> _RECORDS FOR THE TASK_:
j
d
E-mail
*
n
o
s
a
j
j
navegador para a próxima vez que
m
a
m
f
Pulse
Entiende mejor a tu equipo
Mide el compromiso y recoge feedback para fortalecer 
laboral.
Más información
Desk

---

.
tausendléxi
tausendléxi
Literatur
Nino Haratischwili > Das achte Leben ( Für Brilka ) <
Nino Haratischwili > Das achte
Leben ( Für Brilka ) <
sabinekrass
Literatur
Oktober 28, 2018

> _THE TASK_: Would you please return all lines of the data that include the word "Nino"?

> _TASK SOLUTION_:
Nino Haratischwili > Das achte Leben ( Für Brilka ) <
Nino Haratischwili > Das achte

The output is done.